After penicillinthere will be many other antibiotics identified by the scientific community: Streptomycin, tetracycline, cephalosporine. The challenge with which we deal today, however, is the antibiotic resistancedefined by the World Health Organization “The greatest global threat to human health“. In practice it is the ability developed by the bacteria themselves to oppose the drugs that should annihilate them, and often it is precisely the microbes who win the battle.
«That of the Resistance is a phenomenon linked to evolutiontherefore in a certain sense natural and inevitable », he comments Fabrizio Pregliascoprofessor of hygiene at the University of Milan, health director of the Galeazzi-Sant’Ambrogio hospital in Milan. «The need to produce antibiotics with high dosages and the subsequent use that has been made have however worsened the situation. On the one hand the massive appeal to these molecules in farmson the other incorrect use also by citizens (There are still many who take them without indication of the doctor, perhaps for the flu) have favored the creation of strains of resistant bacteria “.

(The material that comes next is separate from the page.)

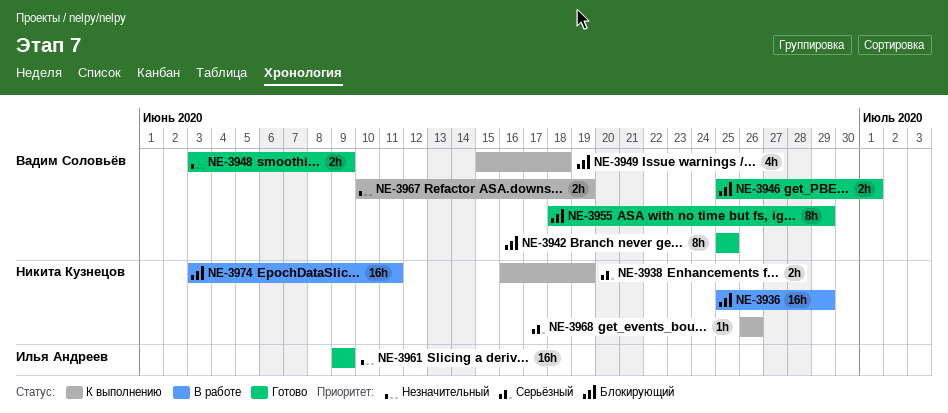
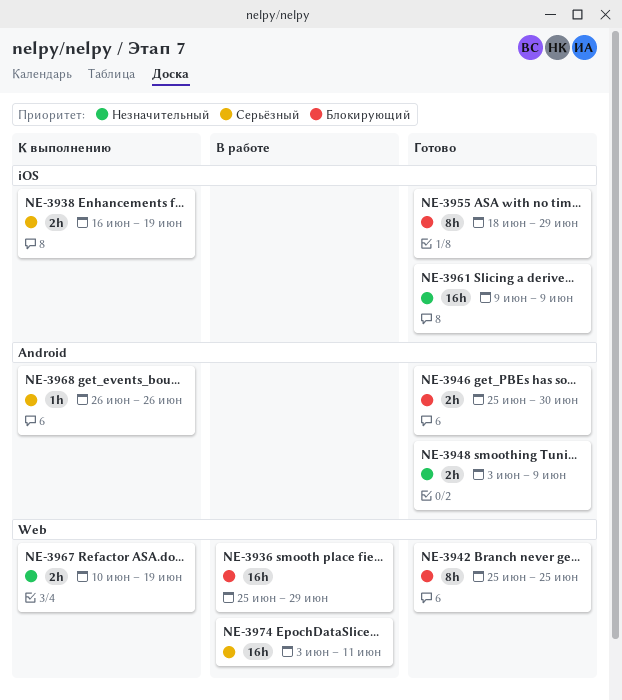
NE-3946, due: Jul 1 -> Jun 30
NE-3949: present -> none
NE-3974, priority: Блокирующий -> Серьёзный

Which instruments we have To combat the phenomenon? Information and research. “The first is fundamental because it is from our homes that a responsible use of these drugs must start,” continues Pregliasco, “the second must not stop, both through monitoring in hospital structures – the most at risk – and with the spread of vaccinations that have the purpose of preventing infections”.
Fleming himself, in truth, had already warned us, during the Nobel Prize acceptance speech, declaring: «The moment could come when penicillin can be purchased by anyone in stores. Then there is the danger that the ignorant man can easily take a lower amount and, exposing microbes to non -lethal quantities of the drug, make them resistant “.